### Exercise directions
Look through the entries below and extract exactly the lines from the one containing "thumb cmc: (746, 916)" through the one containing "middle tip: (789, 729)", ends included.

━━━━━ Source material ━━━━━

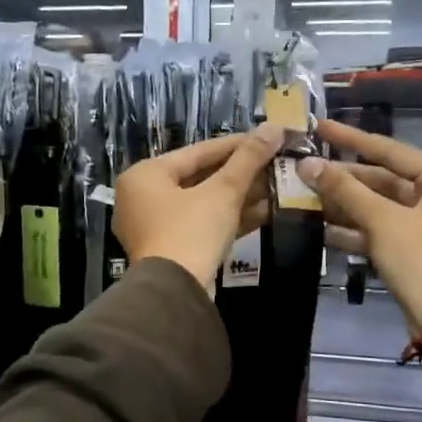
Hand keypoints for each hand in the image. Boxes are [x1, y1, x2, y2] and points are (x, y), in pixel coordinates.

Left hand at [114, 124, 281, 293]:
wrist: (174, 294)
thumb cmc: (191, 232)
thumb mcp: (222, 192)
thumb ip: (247, 160)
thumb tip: (274, 127)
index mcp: (145, 175)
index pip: (197, 152)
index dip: (236, 144)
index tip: (266, 137)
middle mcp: (143, 198)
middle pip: (200, 178)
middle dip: (241, 173)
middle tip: (275, 163)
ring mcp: (155, 227)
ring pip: (204, 203)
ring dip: (240, 196)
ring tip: (278, 186)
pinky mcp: (171, 250)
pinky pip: (202, 225)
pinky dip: (230, 218)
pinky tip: (266, 212)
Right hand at [298, 119, 421, 336]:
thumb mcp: (383, 221)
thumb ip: (345, 190)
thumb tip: (307, 163)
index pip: (389, 150)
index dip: (351, 139)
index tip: (320, 127)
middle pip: (382, 180)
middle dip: (343, 179)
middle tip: (303, 170)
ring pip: (378, 207)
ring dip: (344, 206)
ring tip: (304, 197)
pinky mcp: (414, 250)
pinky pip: (380, 231)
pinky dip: (355, 231)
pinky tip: (322, 229)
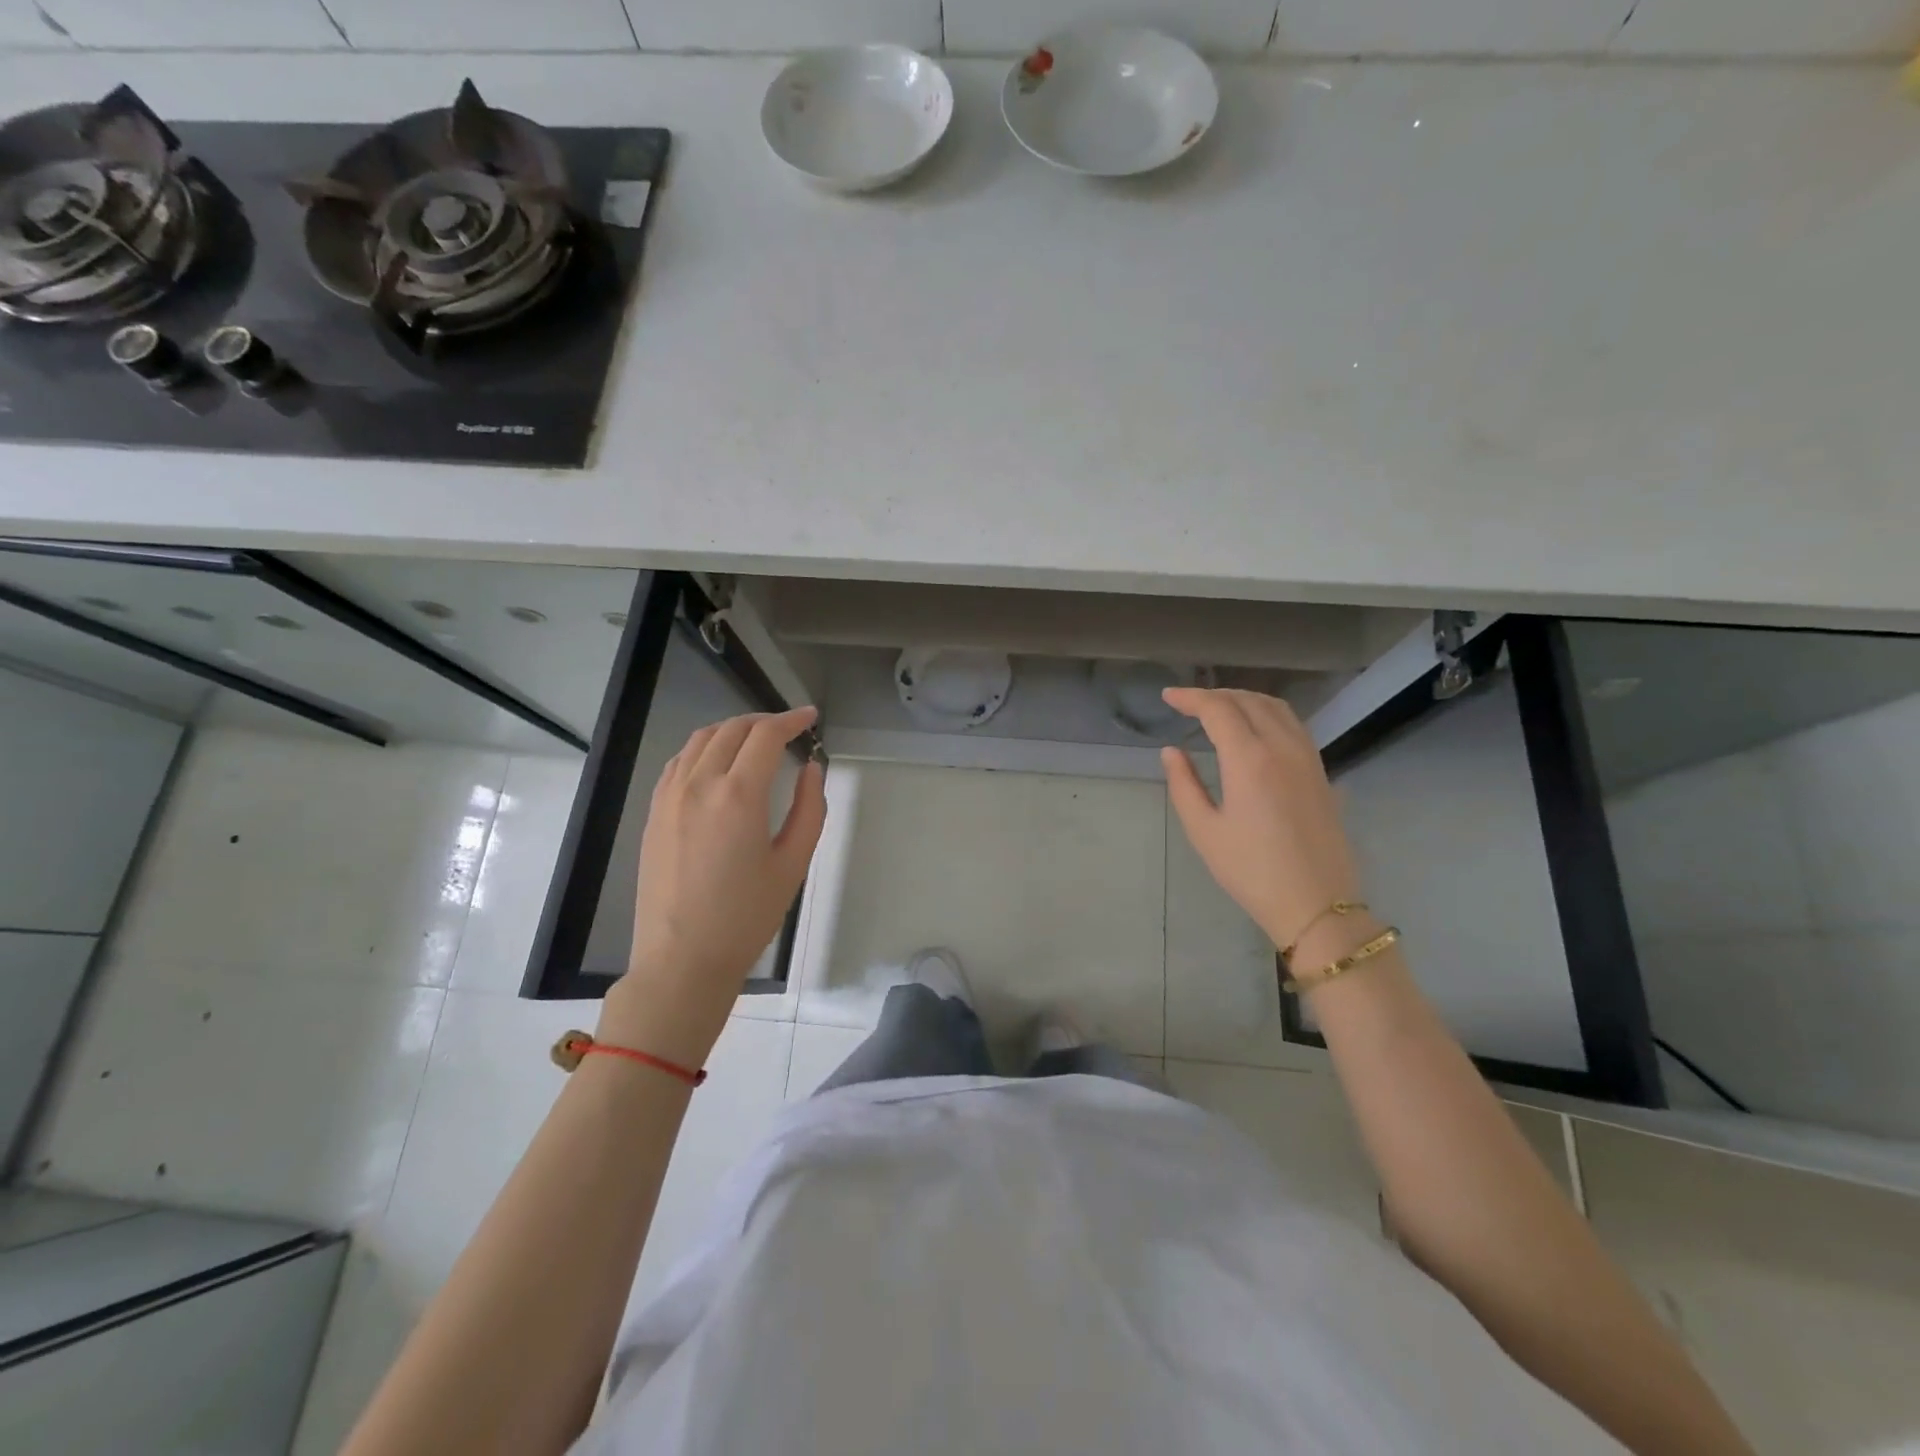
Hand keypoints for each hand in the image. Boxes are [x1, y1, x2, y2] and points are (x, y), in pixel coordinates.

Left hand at [599, 708, 826, 1067]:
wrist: (682, 959)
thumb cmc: (746, 916)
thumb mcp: (793, 864)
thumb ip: (809, 809)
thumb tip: (811, 769)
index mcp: (738, 796)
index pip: (766, 735)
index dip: (791, 720)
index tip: (810, 717)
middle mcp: (699, 784)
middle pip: (732, 729)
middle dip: (765, 721)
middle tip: (789, 729)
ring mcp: (670, 796)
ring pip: (701, 739)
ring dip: (733, 729)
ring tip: (756, 739)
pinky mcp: (654, 812)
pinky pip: (679, 761)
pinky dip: (704, 748)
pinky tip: (718, 762)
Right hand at [1160, 688, 1362, 952]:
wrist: (1317, 904)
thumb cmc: (1251, 871)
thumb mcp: (1204, 831)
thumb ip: (1184, 785)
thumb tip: (1171, 751)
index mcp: (1249, 759)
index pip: (1218, 709)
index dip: (1190, 698)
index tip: (1168, 698)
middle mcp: (1282, 747)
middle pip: (1248, 701)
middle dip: (1215, 695)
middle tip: (1187, 703)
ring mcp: (1307, 758)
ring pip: (1276, 707)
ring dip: (1244, 699)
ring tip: (1219, 708)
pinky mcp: (1321, 772)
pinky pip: (1293, 725)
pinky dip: (1268, 713)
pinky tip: (1255, 729)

━━━━━

### Solution
thumb cmc: (746, 916)
thumb mcp: (793, 864)
thumb ip: (809, 809)
thumb tip: (811, 769)
index mcp: (738, 796)
index pip: (766, 735)
index dip: (791, 720)
index tip: (810, 717)
middle mcp: (699, 784)
middle pip: (732, 729)
middle dip: (765, 721)
middle tip: (789, 729)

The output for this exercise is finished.